LA VOGLIA DI STRAFARE GIOCA UN BRUTTO SCHERZO A SARRI

27 Gennaio 2020

All’ora di cena lo scenario appariva disegnato dopo il pareggio casalingo dell’Inter e quello nel derby della Lazio. Sembrava una tavola imbandita per la Juventus pronta a spiccare il volo contro un...

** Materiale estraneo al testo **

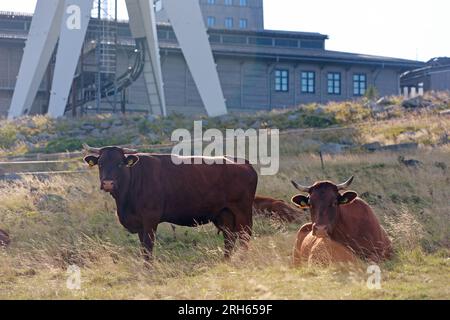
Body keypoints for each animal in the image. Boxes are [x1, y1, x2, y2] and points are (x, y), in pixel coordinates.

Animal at [83, 145, 256, 260]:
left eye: (120, 164)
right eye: (100, 164)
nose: (108, 183)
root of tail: (243, 162)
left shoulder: (150, 219)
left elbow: (148, 247)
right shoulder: (139, 224)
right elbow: (142, 247)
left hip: (242, 211)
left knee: (244, 236)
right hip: (224, 213)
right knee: (229, 238)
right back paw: (225, 260)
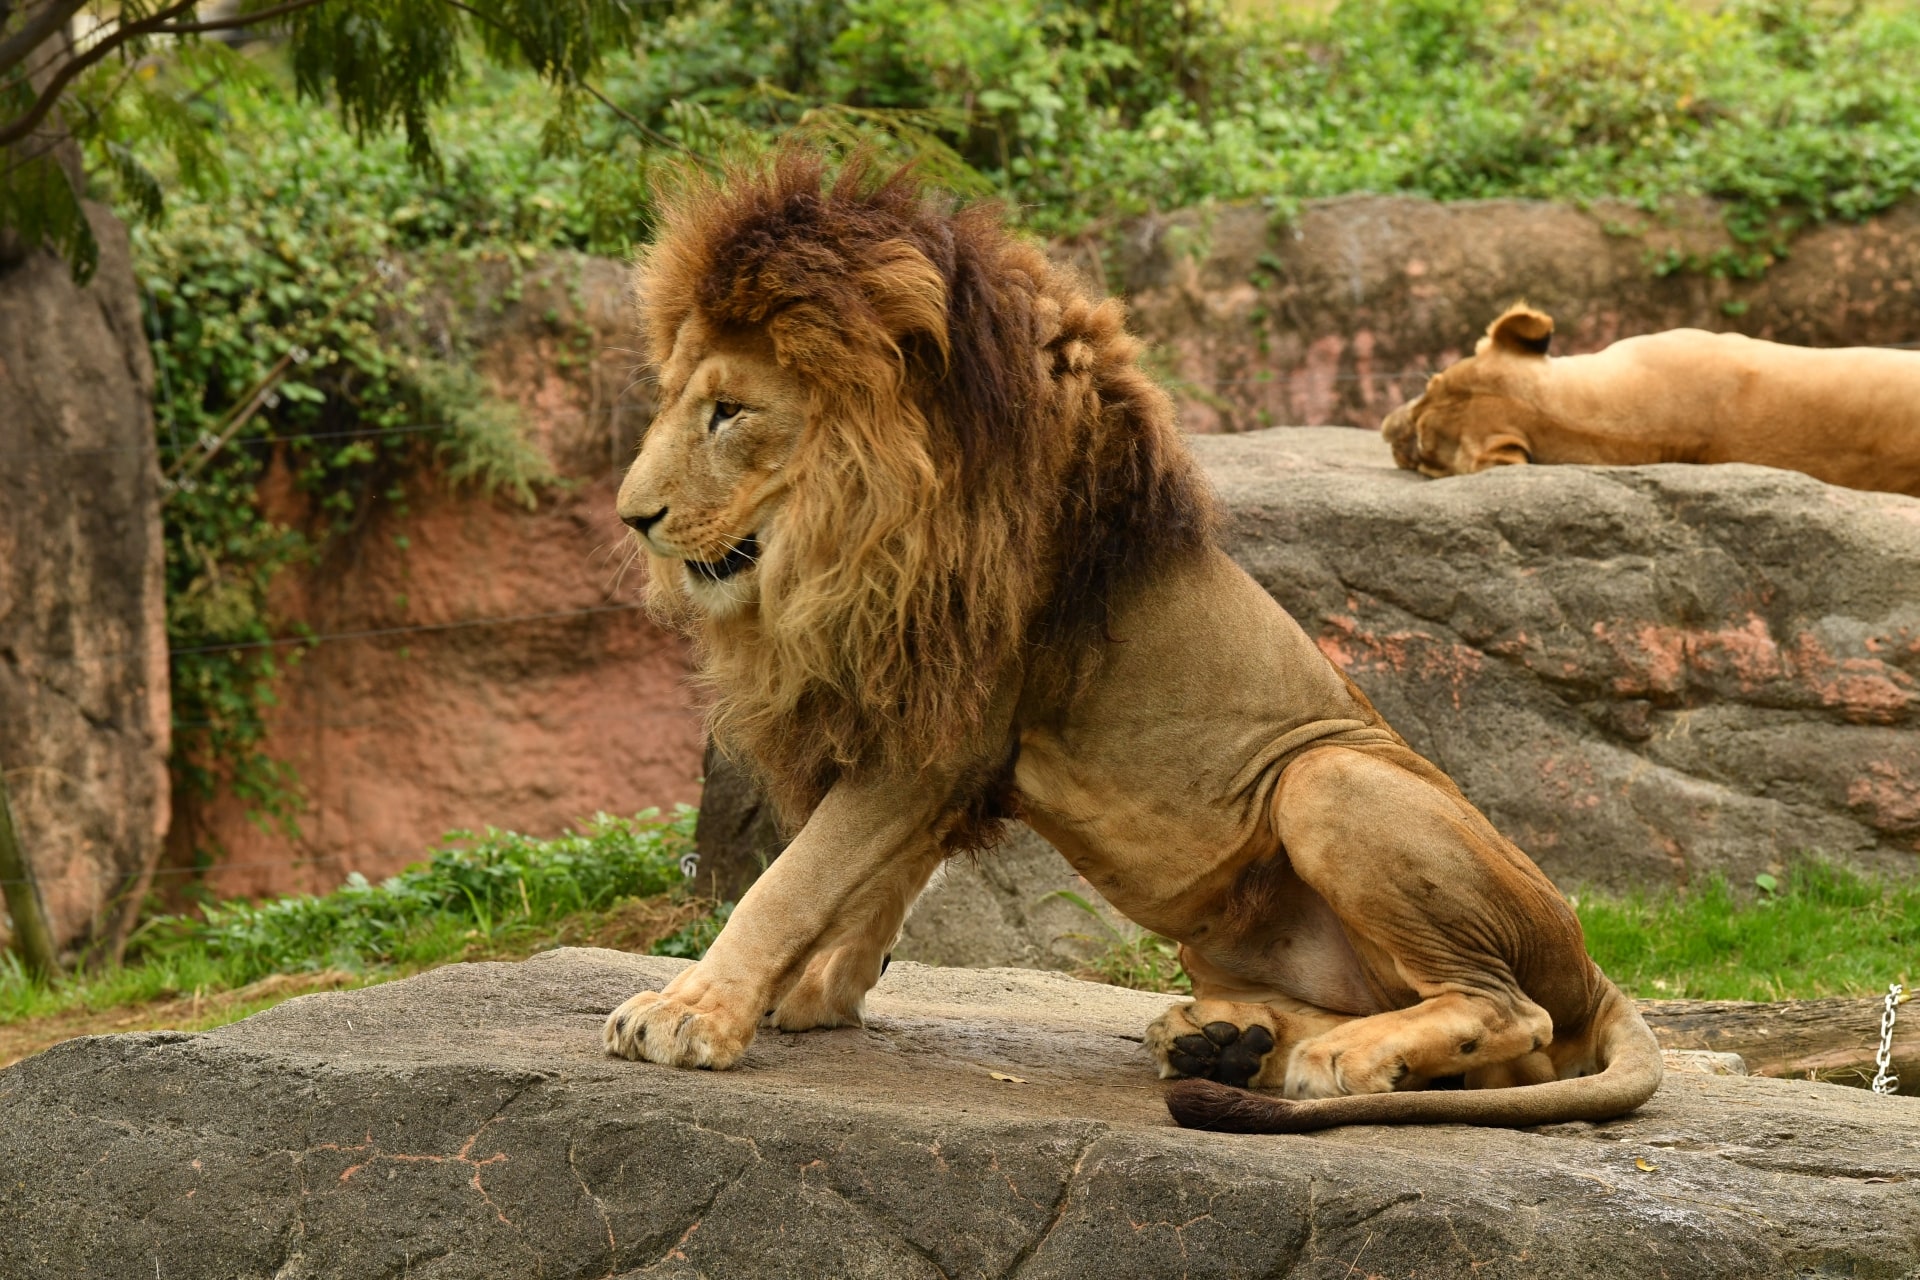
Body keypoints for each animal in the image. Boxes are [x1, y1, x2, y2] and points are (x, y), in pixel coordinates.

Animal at [606, 157, 1658, 1128]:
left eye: (730, 411)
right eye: (675, 400)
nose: (631, 518)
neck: (861, 526)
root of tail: (1599, 972)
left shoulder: (947, 728)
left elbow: (794, 878)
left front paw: (690, 1012)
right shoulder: (930, 731)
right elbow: (872, 879)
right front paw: (818, 989)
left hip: (1325, 774)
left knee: (1512, 1018)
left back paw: (1343, 1060)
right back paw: (1226, 1039)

All’ora di cena lo scenario appariva disegnato dopo il pareggio casalingo dell’Inter e quello nel derby della Lazio. Sembrava una tavola imbandita per la Juventus pronta a spiccare il volo contro un Napoli in affanno. E, invece, accade che 27 punti di differenza in classifica in una serata possano risultare inconsistenti e che una partita possa mitigare gli stenti dei partenopei, rilanciandoli. E così anche il punto dei nerazzurri e dei biancocelesti ha un senso, serve ad accorciare le distanze dalla vetta. E a testimoniare come la lotta scudetto sia sempre aperta malgrado la Juve spesso dimostri di avere una marcia in più. Il problema è che al San Paolo è rimasta alle intenzioni, senza passare ai fatti. Era la notte del ritorno di Sarri a Napoli per la prima volta da ex, accolto da fischi e insulti. Forse, ha voluto strafare schierando dall’inizio Dybala, Higuain e Cristiano Ronaldo. Il tridente pesante non ha fatto la differenza. Ha creato poco la Juventus, ha vinto il Napoli più equilibrato. È giunta l’ennesima conferma che non esiste un’equazione più punte più occasioni da rete. L’equilibrio tattico è fondamentale anche per chi ha fior di campioni. A ben vedere nessuna delle prime tre della classe ha giocato bene, ieri, in quella che era stata definita una domenica da crocevia nella lotta scudetto. È cambiato poco in classifica, bisogna verificare se il rallentamento delle big sia un episodio o la spia di un malessere che può lasciare il segno.
Sorprende fino a un certo punto il rallentamento dell’Inter. Terzo pareggio di fila, il quinto nelle ultime sette gare. Conte ha pigiato dall’inizio il piede sull’acceleratore. Però, a forza di andare a mille, a volte accade che il motore vada fuori giri. E che il gruppo mostri dei segnali di fatica. Se poi non regge il peso della responsabilità va a finire che si perda la testa come nel caso di Lautaro Martinez. Conte parla sempre di un percorso di crescita da compiere, ma nel momento in cui il risultato non è quello auspicato ecco che il nervosismo sale. In attesa degli ultimi colpi di mercato.